Como se vê, um clube exclusivo, mas não muito.
Particularmente
interessantes são as memórias do tempo da 2ª Guerra, falando o autor dos
«estrategas de café» que, todas as noites, debruçados sobre mapas, à frente de
uma bica ou de uma cerveja, definiam como deveria ser o avanço ou recuo das
tropas do Eixo contra os Aliados, e vice-versa, numa espécie de ameno
Sporting-Benfica em versão militarista só permitido pela neutralidade que o
país vivia. No dia da vitória, uma coluna de manifestantes desceu o Chiado, com
os «esquerdistas» (sic) a darem vivas à Rússia. No Rossio, a polícia carregou
sobre a multidão, onde se encontrava o jovem Edgard, que deu um encontrão num
empregado da Pastelaria Suíça e se
escapuliu a correr para a Praça da Figueira.
O
pós-guerra foi um tempo eufórico, segundo nos conta Edgard, que na altura
frequentava uma boîte instalada nas furnas lagostineiras da estrada do
Guincho, onde uma noite assevera ter dançado com… Agatha Christie – e quem
somos nós para duvidar de Edgard?
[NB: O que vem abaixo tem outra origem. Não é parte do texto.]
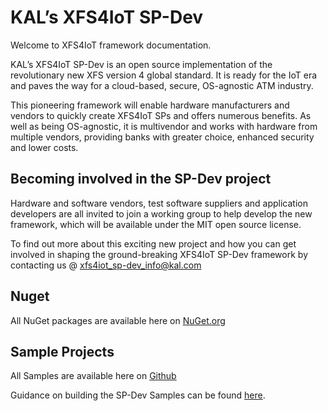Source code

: # KAL’s XFS4IoT SP-Dev

Welcome to XFS4IoT framework documentation.

KAL’s XFS4IoT SP-Dev is an open source implementation of the revolutionary new XFS version 4 global standard. It is ready for the IoT era and paves the way for a cloud-based, secure, OS-agnostic ATM industry.

This pioneering framework will enable hardware manufacturers and vendors to quickly create XFS4IoT SPs and offers numerous benefits. As well as being OS-agnostic, it is multivendor and works with hardware from multiple vendors, providing banks with greater choice, enhanced security and lower costs.

## Becoming involved in the SP-Dev project
Hardware and software vendors, test software suppliers and application developers are all invited to join a working group to help develop the new framework, which will be available under the MIT open source license.

To find out more about this exciting new project and how you can get involved in shaping the ground-breaking XFS4IoT SP-Dev framework by contacting us @ xfs4iot_sp-dev_info@kal.com

## Nuget
All NuGet packages are available here on [NuGet.org](https://www.nuget.org/profiles/KAL-ATM-Software)

## Sample Projects
All Samples are available here on [Github](https://github.com/KAL-ATM-Software/KAL_XFS4IoT_SP-Dev-Samples)

Guidance on building the SP-Dev Samples can be found [here](Building/BuildingTheSamples.md).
Acrediatmos que conheceu bem Juan Carlos, nas
pândegas que teve com o jovem príncipe, na recordação das violências cometidas
por dois grupos boémios: um, o dos Mascarenhas, capitaneado pelo marquês de
Fronteira; outro, ligado à forcadagem, liderado por Salvação Barreto. Dizia-se
que quando entravam num dancing ou
numa boîte pagavam antecipadamente
uns valentes contos de réis, pois sabiam que a mobília e os adereços iriam
acabar desfeitos em pedaços.
O
livro tem este registo algo previsível, com o autor a confessar, comovido, o
orgulho que tinha nos seus quatro filhos. «O meu casamento (…) foi um êxito
quanto ao objectivo principal do matrimónio: o da procriação». Pelo meio, mais
histórias de pancadrias com chulos (no Café Luso, por exemplo), que terminavam
com Edgard sendo levado em braços rumo à sua casa de quinze divisões na Avenida
da Liberdade (rectius, a casa era da
sua avó). Mais tarde, casou – mas não assentou. Acabaria por separar-se da mãe
dos seus quatro filhos, já que à época, por força da Concordata de 1940, o
divórcio era proscrito. Um pormenor curiosíssimo, contado a destempo: Edgard
foi colega, na Faculdade de Direito, do filho de Dino Grandi, um dos próceres
do fascismo italiano que tivera a ousadia de erguer a voz contra Mussolini e,
por isso, acabara exilado numa casa em Alfama. Todavia, e ao contrário do que
propalavam as más-línguas, Grandi não vivia na miséria; pelo contrário, o filho
fazia-se deslocar num esbelto carro de sport
até à Faculdade de Direito. Além de refugiados de renome, uma arquitecta
neozelandesa que teimava em usar bikini
nas ocidentais praias lusitanas. Acabou por vencer a querela com variados
cabos-de-mar, secundada pelo grupo banhista de Edgard, que na Praia Grande
utilizava sempre e apenas, para ir ao mar, o que o autor designa por «uma trousse em vez de calção de comprimento
de perna regulamentado».
Madrid,
o destino seguinte. E, naturalmente, o mítico cabaré Pasapoga. «Dividindo o tempo entre burguesas e meretrizes éramos
uns animais desavergonhados!». Pois eram. Depois disso, o mundo, em missões
diplomáticas na Suíça e noutros lugares. O autor desfia os nomes dos seus empregados de mesa favoritos: o Hugo, do Hotel Polana, em Lourenço Marques; o Rodrigues, do Hotel Mundial, antigo serviçal de Gulbenkian; o inesquecível Baptista, do restaurante La Perle du Lac, em Genebra. A Suíça será o seu destino de eleição, pelas mais variadas razões. «Eu julgava que o meu interesse pelo strip-tease tinha desaparecido com as
minhas viagens de jovem a Paris mas em Genebra, no Bataclan e por causa de uma eurasiana, tornei-me novamente
interessado no espectáculo da nudez». Envolvendo-se com uma rapariga em terras
helvéticas, Edgard Santos Mattos deixa cair o véu, desnudando a sua
personalidade. A páginas tantas, fala do «atractivo sexual que o homem de
sociedade ou o intelectual sente irresistivelmente por uma mulher de inferior
condição social». Como se não bastasse, acrescenta: «todos nós conhecemos casos
em que a atracção entre um homem e uma mulher se manifesta de níveis sociais
diferentes se manifesta, de forma intensa, por vezes, incontrolável».
Voltar a Viver,
memórias de um homem incontrolável. Publicadas em 1976, a visão do mundo de um
«homem de sociedade», com pretensões intelectuais mas que não perdia o sentido
das distâncias de classe, ou falta dela.
António
Araújo
Antigamente é que era bom. Para os anencéfalos.